When it comes to people with learning disabilities and COVID-19, the statistics are damning. In the UK, people with learning disabilities are at least four times more likely to die from the disease than the general population, according to a government report from November 2020, a death rate that the researchers estimate could in reality be as high as six times more likely.
This overall figure hides even greater disparities among different age groups. During the first lockdown, the death rate for people with learning disabilities aged between 18 and 30 was 30 times higher than those of their non-learning-disabled peers. Even more concerning: a report from the charity Mencap found that 80% of all deaths of people with learning disabilities in the past year were related to coronavirus.
The government report suggests some possible reasons for this. They cite some of the intrinsic challenges that come with living with a learning disability, such as having a higher risk of health conditions like diabetes, being more likely to live in group accommodation or care homes, finding it difficult to socially distance if living in the community and being dependent on home care for day-to-day support.
Another small study has found that risks appeared to be higher for those with moderate to profound learning disabilities and other conditions, including epilepsy, mental ill-health, Down’s syndrome and dementia.
But we would caution against relying on simple medical explanations, which could inadvertently perpetuate stereotypes about this group – that they are unwell, vulnerable and in need of “care”. Instead, we need a broader discussion about the causes of this deadly inequality.
We have to consider therefore, the way society views people who do not fit into a narrow view of “normal”, which defines what it is to be human as exclusively non-disabled. This way of thinking makes it harder to create a society that plans for the needs, choices and rights of all of its members.
Throughout the pandemic, we feel there has been a significant lack of consideration given to the needs of people with learning disabilities.
This was made clear in the case of Jo Whiley’s sister, Frances. In February, Jo, a broadcaster with the BBC, publicly questioned why she had been offered a COVID vaccine when her sister Frances, who has learning disabilities, had not. Following this, Frances contracted COVID-19 and spent several days in hospital where she became very unwell.
While Frances was in hospital, Jo was forced to turn to Twitter to ask for help with how to encourage her sister to wear an oxygen mask. It is shocking to us that these sort of issues were still arising one year into the pandemic, given the high numbers of people with learning difficulties who had contracted COVID and who would thus need oxygen like any other patient.
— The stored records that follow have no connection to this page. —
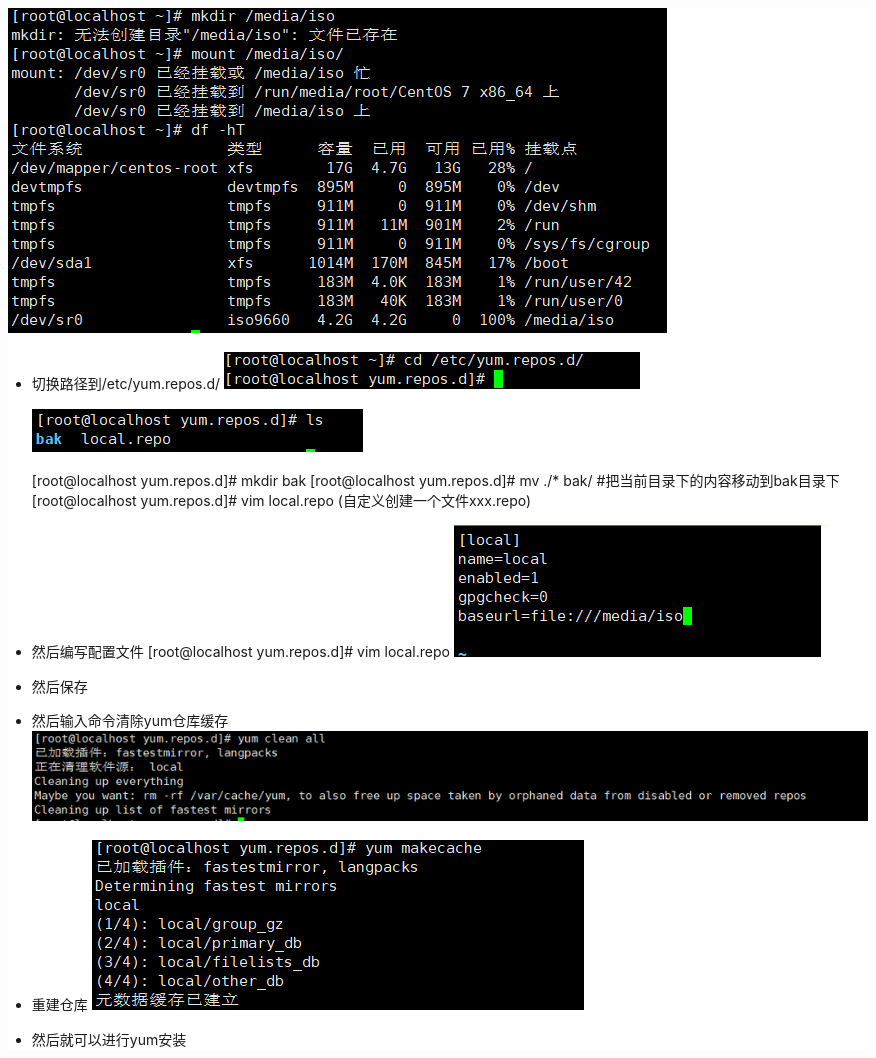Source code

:   ![](image/2022-09-15-10-44-24.png)
- 切换路径到/etc/yum.repos.d/
  ![](image/2022-09-15-10-46-30.png)

  ![](image/2022-09-15-10-47-45.png)

  [root@localhost yum.repos.d]# mkdir bak
  [root@localhost yum.repos.d]# mv ./* bak/ #把当前目录下的内容移动到bak目录下
  [root@localhost yum.repos.d]# vim local.repo
  (自定义创建一个文件xxx.repo)
- 然后编写配置文件
  [root@localhost yum.repos.d]# vim local.repo 
![](image/2022-09-15-10-58-58.png)
- 然后保存
- 然后输入命令清除yum仓库缓存
  ![](image/2022-09-15-11-01-18.png)
- 重建仓库
  ![](image/2022-09-15-11-02-14.png)
- 然后就可以进行yum安装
Frances has thankfully now been discharged from hospital and Jo’s public advocacy, alongside concerns raised by parents and campaign groups, has led the English government to move all people who are on a GP register for learning disabilities up the priority list for vaccination.
A history of health inequality
We may be in exceptional circumstances due to COVID-19, but concerns about the quality of care that people with learning disabilities receive are not new, nor are high death rates among this group.
In 2019, the NHS published a report investigating the deaths of more than 1,000 people with learning disabilities from 2016-2018. The report found that the median age of death for men with a learning disability was 60 compared to 83 for men in the general population. The median age of death for women with a learning disability was 59 compared to 86.
In 2007, a Mencap report, Death by Indifference had raised concerns about discriminatory attitudes to people with learning disabilities using health care services. In 2012, Mencap documented further significant concerns about the disproportionate numbers of deaths of patients with learning disabilities in hospitals. They argued that the NHS was continuing to fail these patients in terms of basic care, poor communication, delayed diagnosis, and poor adherence to the principles underpinning the Mental Capacity Act.
All this shows a distinct lack of progress, and that early deaths of people with learning disabilities are often unnecessary and avoidable. This is one possible explanation that should be considered when asking why they have a higher COVID death rate.
While celebrity-driven campaigns can make change happen, we need to make a long-term difference. This includes a commitment to listen to people with learning disabilities, seeing their lives as valuable and fulfilling like any other citizen, and working collaboratively to address social exclusion, poor healthcare provision and continued marginalisation beyond the pandemic.